BEGIN Excerpted text

It's a surprise to see that Netflix are making films (and this is a film, with a cinematic release) with such stellar casts; here we get Tom Hanks, Karen Gillan, the late Bill Paxton and John Boyega, although Emma Watson, playing American, underwhelms a little as Mae. Still, the film, an adaptation by Dave Evers of his own novel, is superb and thought-provoking.

Mae takes a job at "The Circle", an organisation that seems to be inspired by Apple, Google and Facebook in its culture, employment practices and messianic leader Eamon (Hanks), clearly based on Steve Jobs. At first things are great, with a high salary, a friendly culture on "campus" and plenty of fun and ties. Then we get our first sign of the company being something of a cult, with compulsory "optional" recreational activities and an expectation that employees will maintain a heavy presence on "TrueYou", a thinly veiled Facebook analogue. Mae realised things have gone too far with chips being planned to go into children's bones so they can be monitored and connects with reclusive and disillusioned TrueYou inventor Ty Laffitte (Boyega). Yet her ill-advised cry for help has horrific circumstances.

Mae's persuasion by Eamon to go "transparent", to have her entire life broadcast to the online public on the grounds that "secrets are lies", privacy is bad and we need to be watched to stop us doing bad things is deeply, deeply sinister. Things go predictably wrong very quickly but Mae has her revenge on Eamon- yet it isn't a happy ending as the onward march of social media to trample over our right to privacy is unimpeded, with the Circle able to track down any person for any reason and, now compulsory, delivering electoral information and public services in the ultimate corrupt privatisation. Even the Circle's claim to oppose tyrannical regimes is somewhat undercut by the fact that sending "frowns" to a dictatorship is a pretty impotent thing to do, just like all forms of clicktivism.

The film is marred, perhaps, by a strange blandness on the part of Emma Watson, but the ideas played with in this film are superb. It's worth seeing this script being performed in spite of the film's faults.

END Excerpted text

About this task — Please transcribe the part of the film review starting at "The film is" and ending at "the film's faults.". The data that comes next is separate material and has no connection to the film review.

BEGIN Data

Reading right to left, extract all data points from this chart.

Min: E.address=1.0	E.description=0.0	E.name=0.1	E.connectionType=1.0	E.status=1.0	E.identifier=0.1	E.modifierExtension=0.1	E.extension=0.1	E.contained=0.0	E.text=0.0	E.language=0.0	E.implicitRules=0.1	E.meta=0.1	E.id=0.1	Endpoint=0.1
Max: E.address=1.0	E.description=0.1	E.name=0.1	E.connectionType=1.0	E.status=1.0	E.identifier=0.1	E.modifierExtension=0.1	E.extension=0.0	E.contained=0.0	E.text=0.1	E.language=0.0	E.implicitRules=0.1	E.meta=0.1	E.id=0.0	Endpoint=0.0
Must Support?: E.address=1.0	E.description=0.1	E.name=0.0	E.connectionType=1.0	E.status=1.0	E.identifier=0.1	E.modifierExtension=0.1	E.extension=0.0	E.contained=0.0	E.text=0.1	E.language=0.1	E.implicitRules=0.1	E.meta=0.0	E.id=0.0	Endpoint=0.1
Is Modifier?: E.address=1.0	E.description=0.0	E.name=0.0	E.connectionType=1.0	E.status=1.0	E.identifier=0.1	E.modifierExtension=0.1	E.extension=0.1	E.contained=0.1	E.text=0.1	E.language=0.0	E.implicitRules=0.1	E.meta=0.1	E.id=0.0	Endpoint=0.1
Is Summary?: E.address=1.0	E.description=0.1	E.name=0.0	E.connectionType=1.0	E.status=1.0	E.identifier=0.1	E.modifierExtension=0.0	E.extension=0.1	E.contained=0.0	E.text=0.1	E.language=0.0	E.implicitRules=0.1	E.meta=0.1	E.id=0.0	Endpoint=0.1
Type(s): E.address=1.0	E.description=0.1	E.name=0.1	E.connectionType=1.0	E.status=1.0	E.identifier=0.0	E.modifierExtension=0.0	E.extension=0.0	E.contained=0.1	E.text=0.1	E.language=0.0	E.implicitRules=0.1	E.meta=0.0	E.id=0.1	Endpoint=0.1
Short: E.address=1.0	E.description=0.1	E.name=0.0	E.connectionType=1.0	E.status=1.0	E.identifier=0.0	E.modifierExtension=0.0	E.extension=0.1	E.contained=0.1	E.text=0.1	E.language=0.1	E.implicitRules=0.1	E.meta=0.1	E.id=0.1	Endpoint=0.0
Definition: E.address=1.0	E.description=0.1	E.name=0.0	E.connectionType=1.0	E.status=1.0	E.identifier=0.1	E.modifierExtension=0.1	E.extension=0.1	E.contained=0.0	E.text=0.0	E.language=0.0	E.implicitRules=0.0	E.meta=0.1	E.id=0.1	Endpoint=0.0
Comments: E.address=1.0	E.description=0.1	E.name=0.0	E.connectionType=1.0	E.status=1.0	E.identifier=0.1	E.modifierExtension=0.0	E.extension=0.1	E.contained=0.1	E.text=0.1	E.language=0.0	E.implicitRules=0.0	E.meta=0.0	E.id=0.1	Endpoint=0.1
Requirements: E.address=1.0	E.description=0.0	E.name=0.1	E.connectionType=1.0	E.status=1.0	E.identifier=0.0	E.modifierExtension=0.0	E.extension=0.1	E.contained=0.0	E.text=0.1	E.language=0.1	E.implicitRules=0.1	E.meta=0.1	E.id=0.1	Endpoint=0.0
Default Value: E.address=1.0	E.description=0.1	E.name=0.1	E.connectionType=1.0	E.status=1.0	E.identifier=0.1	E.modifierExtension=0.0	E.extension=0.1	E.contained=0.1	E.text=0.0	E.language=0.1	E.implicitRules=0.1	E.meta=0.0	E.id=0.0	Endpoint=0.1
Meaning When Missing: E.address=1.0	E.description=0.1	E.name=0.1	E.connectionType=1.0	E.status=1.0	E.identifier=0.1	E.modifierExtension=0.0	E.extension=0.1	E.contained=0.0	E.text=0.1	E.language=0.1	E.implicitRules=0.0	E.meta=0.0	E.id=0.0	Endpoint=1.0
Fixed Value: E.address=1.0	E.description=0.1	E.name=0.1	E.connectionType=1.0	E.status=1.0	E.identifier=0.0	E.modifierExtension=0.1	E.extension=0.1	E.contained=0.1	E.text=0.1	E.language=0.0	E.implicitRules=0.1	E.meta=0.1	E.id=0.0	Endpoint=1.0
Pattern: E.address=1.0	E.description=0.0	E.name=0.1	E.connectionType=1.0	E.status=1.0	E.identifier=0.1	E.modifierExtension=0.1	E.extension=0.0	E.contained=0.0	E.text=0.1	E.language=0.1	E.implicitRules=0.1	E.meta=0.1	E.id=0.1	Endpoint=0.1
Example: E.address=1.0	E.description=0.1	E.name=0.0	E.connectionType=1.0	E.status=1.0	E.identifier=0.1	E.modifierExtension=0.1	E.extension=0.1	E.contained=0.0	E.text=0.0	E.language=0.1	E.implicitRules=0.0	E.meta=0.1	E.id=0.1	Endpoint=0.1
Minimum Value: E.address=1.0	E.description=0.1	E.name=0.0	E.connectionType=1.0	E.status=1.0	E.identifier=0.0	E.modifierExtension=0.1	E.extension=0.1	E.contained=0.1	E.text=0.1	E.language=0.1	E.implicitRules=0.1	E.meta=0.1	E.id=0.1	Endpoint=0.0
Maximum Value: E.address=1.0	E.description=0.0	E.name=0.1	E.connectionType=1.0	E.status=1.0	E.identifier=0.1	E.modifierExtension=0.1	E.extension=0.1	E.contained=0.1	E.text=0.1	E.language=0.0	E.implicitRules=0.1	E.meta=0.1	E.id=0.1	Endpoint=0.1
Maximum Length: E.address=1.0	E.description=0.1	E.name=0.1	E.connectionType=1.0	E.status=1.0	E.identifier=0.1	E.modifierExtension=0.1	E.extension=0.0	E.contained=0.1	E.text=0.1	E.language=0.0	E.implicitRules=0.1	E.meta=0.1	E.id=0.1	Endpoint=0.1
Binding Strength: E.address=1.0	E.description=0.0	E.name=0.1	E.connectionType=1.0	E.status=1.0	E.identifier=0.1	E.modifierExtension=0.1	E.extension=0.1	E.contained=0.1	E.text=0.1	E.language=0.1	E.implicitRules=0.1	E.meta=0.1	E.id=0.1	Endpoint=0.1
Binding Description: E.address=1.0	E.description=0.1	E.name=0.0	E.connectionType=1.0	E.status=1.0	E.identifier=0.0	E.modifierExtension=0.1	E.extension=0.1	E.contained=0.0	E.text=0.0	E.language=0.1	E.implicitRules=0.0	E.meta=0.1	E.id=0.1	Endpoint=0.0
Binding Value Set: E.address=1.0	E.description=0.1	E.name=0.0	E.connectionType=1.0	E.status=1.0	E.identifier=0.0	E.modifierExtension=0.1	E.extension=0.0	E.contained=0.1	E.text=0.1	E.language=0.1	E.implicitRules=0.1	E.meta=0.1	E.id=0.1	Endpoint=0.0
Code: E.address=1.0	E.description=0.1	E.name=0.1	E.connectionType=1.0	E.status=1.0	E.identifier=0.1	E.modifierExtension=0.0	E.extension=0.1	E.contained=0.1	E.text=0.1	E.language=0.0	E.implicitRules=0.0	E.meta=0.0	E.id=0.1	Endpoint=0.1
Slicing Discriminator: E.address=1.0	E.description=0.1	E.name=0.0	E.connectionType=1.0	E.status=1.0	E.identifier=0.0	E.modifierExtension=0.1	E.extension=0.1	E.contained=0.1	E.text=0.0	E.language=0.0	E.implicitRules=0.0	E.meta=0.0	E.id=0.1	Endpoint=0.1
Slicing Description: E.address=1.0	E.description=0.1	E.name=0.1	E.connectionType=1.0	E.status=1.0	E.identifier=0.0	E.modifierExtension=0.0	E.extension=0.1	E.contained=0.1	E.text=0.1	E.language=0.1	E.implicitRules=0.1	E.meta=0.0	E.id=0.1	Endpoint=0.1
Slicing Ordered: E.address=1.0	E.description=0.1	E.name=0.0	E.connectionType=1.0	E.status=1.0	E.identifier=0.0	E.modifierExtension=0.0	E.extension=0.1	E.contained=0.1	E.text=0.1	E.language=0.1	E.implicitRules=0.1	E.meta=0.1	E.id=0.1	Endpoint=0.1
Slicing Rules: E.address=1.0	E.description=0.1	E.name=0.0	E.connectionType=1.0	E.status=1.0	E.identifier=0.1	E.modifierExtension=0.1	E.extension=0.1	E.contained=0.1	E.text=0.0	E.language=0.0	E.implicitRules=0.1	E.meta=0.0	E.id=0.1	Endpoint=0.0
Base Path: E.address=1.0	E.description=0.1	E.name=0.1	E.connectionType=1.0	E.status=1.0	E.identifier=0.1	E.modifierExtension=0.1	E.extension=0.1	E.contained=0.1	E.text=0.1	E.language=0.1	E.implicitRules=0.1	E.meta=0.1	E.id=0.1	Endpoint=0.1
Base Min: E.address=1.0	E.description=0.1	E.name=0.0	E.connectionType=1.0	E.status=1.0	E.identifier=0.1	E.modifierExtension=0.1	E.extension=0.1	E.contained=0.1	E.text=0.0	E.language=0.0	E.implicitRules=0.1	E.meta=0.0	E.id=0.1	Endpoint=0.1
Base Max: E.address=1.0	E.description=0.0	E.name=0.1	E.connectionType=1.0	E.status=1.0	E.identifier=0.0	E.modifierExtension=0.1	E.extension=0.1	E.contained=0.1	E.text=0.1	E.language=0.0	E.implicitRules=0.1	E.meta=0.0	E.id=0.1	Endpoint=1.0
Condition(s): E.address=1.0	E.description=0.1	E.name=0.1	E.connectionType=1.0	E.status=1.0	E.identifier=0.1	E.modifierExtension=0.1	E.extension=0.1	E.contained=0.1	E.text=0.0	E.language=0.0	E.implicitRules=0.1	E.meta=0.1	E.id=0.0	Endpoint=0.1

END Data

Solution below —
The film is marred, perhaps, by a strange blandness on the part of Emma Watson, but the ideas played with in this film are superb. It's worth seeing this script being performed in spite of the film's faults.